If your code depends on a resource that you do not control, you can write an end-to-end test instead. This way you observe your system the way your customers would, and you can still test it in staging.

If using end-to-end tests is also not an option, you still have other options.

For example, if someone needs to check that the integration with a third party provider "still feels snappy", then you can use manual testing before deploying from staging to production.

In another example, certain problems only become apparent in a larger scenario. In that case you could dogfood your product in staging.

In the extremely unlikely case where you have the great problem that you need to test what happens when 1000 payments are done via your external payment provider, you can use canary deployments to roll out your release to a small part of your user base before rolling out to everyone.

Addendum: Mathematically rigorous mocking

At this point I hope that I have been able to convince you that you should not be using mocking. However, if you still insist that you want to do it, then you should at least understand the mathematical theory that underlies well-founded mocking.

We start by defining the set of all possible executions of a program $P$ as $E_P$. Indeed, a program can have many different executions depending on the inputs that it uses, including the current state of the world, time, and any unknown number of other inputs.

Next, we define a partial order on the execution of programs as follows: We call the things that may fail in production and/or make a test fail, a defect.
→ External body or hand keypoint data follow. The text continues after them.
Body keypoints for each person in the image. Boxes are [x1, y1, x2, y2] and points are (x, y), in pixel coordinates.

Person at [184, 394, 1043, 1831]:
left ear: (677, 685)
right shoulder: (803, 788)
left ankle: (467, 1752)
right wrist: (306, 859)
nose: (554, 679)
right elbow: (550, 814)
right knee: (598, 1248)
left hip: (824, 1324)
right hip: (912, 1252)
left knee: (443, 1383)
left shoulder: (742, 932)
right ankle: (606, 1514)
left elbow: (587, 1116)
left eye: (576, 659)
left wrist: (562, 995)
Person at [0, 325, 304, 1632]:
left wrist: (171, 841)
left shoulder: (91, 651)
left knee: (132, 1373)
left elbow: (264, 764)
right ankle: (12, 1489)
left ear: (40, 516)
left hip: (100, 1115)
Call the set of all defects that a program execution $E_A$ manifests $D_{E_A}$. We can call then define the set of defects of a program $A$ as $D_A = \bigcup_E D_{E_A}$.

Now it's very important to realise that $D_A$ is unknown and there is no way to find it out. That is to say: it's an unknown unknown. There is no way to know this set, there is no way to estimate it, there is no way to have an intuition for it. The only thing we can do is show that it contains certain elements. We can never show that it does not have a certain element.
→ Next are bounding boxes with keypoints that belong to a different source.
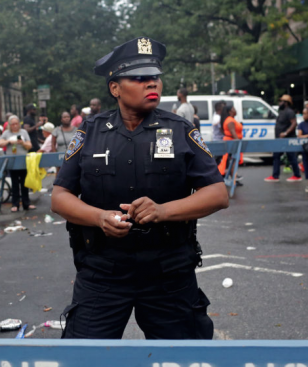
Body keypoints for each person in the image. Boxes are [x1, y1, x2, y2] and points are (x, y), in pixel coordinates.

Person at [51, 37, 228, 340]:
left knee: (183, 359)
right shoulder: (90, 132)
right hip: (102, 272)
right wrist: (98, 218)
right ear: (115, 88)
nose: (152, 85)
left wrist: (162, 211)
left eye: (155, 77)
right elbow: (59, 197)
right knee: (85, 358)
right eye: (140, 78)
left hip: (168, 272)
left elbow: (217, 193)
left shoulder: (179, 130)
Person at [0, 115, 36, 211]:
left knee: (25, 183)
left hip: (23, 161)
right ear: (10, 125)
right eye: (13, 124)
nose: (15, 126)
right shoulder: (6, 133)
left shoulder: (23, 132)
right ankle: (15, 204)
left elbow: (30, 145)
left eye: (16, 124)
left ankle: (26, 203)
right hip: (12, 161)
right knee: (15, 183)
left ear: (19, 124)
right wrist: (9, 141)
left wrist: (22, 143)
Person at [264, 95, 302, 182]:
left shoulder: (289, 112)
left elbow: (294, 123)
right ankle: (275, 175)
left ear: (286, 103)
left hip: (287, 139)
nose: (279, 103)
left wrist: (285, 133)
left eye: (281, 101)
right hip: (280, 140)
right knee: (276, 155)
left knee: (291, 157)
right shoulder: (282, 111)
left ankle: (297, 175)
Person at [218, 105, 243, 186]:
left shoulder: (231, 120)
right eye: (233, 109)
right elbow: (233, 133)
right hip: (232, 142)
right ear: (230, 111)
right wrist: (238, 143)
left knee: (231, 161)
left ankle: (233, 179)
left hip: (231, 141)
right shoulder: (230, 121)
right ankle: (233, 179)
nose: (235, 110)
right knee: (232, 161)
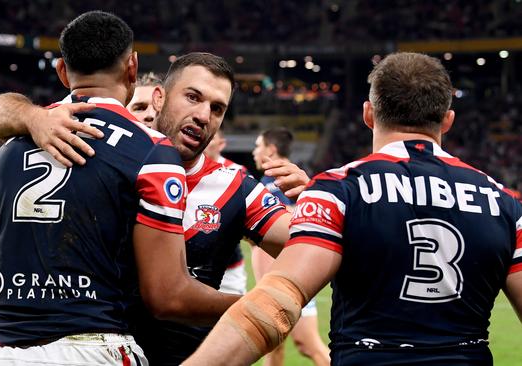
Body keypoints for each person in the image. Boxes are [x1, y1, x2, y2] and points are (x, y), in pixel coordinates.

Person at [184, 52, 522, 366]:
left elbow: (276, 302)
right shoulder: (506, 203)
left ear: (368, 114)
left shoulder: (339, 190)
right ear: (447, 120)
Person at [0, 51, 311, 365]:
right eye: (192, 97)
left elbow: (309, 241)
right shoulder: (103, 164)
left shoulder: (235, 187)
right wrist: (31, 116)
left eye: (218, 108)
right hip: (98, 349)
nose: (203, 115)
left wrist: (316, 200)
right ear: (159, 100)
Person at [251, 128, 330, 366]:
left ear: (271, 150)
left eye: (258, 146)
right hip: (294, 277)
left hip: (287, 281)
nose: (255, 152)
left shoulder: (272, 187)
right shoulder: (298, 179)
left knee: (309, 346)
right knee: (273, 348)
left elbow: (273, 239)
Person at [203, 130, 250, 297]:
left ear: (221, 144)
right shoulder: (184, 168)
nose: (207, 141)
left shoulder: (237, 172)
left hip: (228, 267)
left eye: (212, 137)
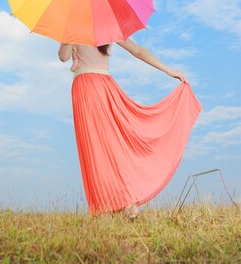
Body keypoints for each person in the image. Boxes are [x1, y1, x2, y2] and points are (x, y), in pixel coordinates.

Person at [58, 39, 203, 219]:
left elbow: (137, 50)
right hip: (83, 88)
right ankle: (109, 206)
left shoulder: (106, 27)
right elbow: (63, 57)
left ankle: (125, 202)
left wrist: (169, 70)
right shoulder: (74, 28)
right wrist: (69, 36)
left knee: (108, 146)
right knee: (94, 148)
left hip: (100, 87)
Next, we define the partial order $\prec$ on programs $A$ and $B$ such that $A \prec B$ is defined as $D_A \subseteq D_B$. To show that this is indeed a partial order, we need only look at the fact that $\subseteq$ is a partial order. Vaguely speaking, $A \prec B$ means that program $B$ exhibits at least all the same defects as program $A$ does.

Mocking involves using a program $P$ during deployment but another program $Q$ during testing. We can define a safe mock for a program $P$ as a program $Q$ such that $P \prec Q$ holds. (Not $Q \prec P$!) We give it this name because a safe mock exhibits all the defects that we are testing for as the real program, so any test that passes for the mock would also pass for the real program. (Note that this does not imply that "any test that fails for the mock would also fail for the real program" or "any test that passes for the real program would pass for the mock".) In other words: A safe mock does not hide defects. Formally: A safe mock is an over-approximation of the real program.
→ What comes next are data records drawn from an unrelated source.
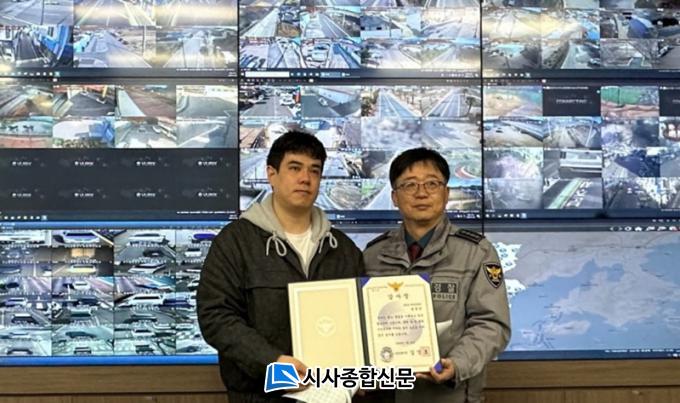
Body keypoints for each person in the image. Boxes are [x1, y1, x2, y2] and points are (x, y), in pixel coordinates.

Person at [197, 130, 365, 403]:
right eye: (295, 168)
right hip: (259, 396)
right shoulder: (235, 242)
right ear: (271, 174)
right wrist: (273, 365)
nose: (305, 178)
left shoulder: (343, 249)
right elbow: (216, 317)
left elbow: (362, 321)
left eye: (314, 170)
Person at [363, 148, 511, 403]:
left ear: (446, 193)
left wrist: (457, 364)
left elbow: (491, 324)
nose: (421, 193)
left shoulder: (477, 252)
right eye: (409, 185)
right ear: (395, 197)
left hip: (450, 395)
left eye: (432, 183)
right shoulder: (373, 254)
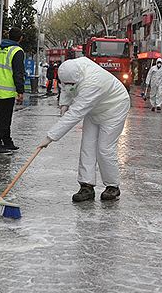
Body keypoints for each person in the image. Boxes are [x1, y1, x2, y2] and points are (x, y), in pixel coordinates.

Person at [38, 57, 130, 202]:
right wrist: (64, 104)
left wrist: (50, 136)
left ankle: (112, 186)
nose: (68, 86)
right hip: (94, 109)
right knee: (87, 146)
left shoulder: (93, 83)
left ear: (79, 78)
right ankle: (86, 186)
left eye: (72, 84)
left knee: (104, 148)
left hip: (114, 107)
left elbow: (76, 113)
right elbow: (66, 88)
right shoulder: (70, 69)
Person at [0, 27, 25, 153]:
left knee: (4, 117)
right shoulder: (17, 50)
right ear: (20, 38)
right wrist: (20, 91)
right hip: (7, 90)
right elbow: (18, 73)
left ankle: (7, 141)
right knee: (3, 118)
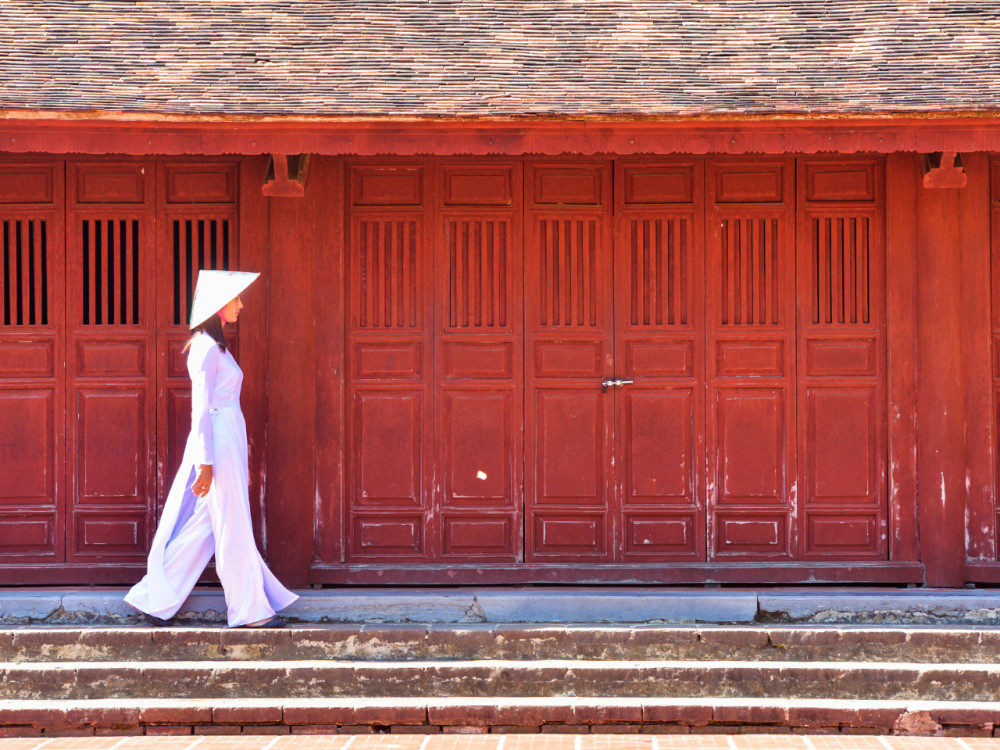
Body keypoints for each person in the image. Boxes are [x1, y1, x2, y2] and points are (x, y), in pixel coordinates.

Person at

It is easy to see that every program $P$ is a safe (if degenerate) mock for itself. It should become clear that there are very few safe mocks to use for any nontrivial program, because the things that can make a mock interesting to use also prevent them from being safe mocks. Indeed. Using an in-memory stand-in for a file system does not exhibit certain defects that a real file system might exhibit. Even if that wasn't the case, and your in-memory stand-in for a file system also exhibits all possible defects that a real file system might exhibit, you still cannot be sure, because it is an unknown unknown. And if you could somehow be sure, congratulations, you would have effectively implemented a real file system instead of a mock.

You are probably thinking "well that's a very restrictive way of thinking about it, I can just ..." and let me tell you: No, you can't, Because unknown unknowns.

Conclusion

Test real code in a real environment instead of fake code in a pretend environment.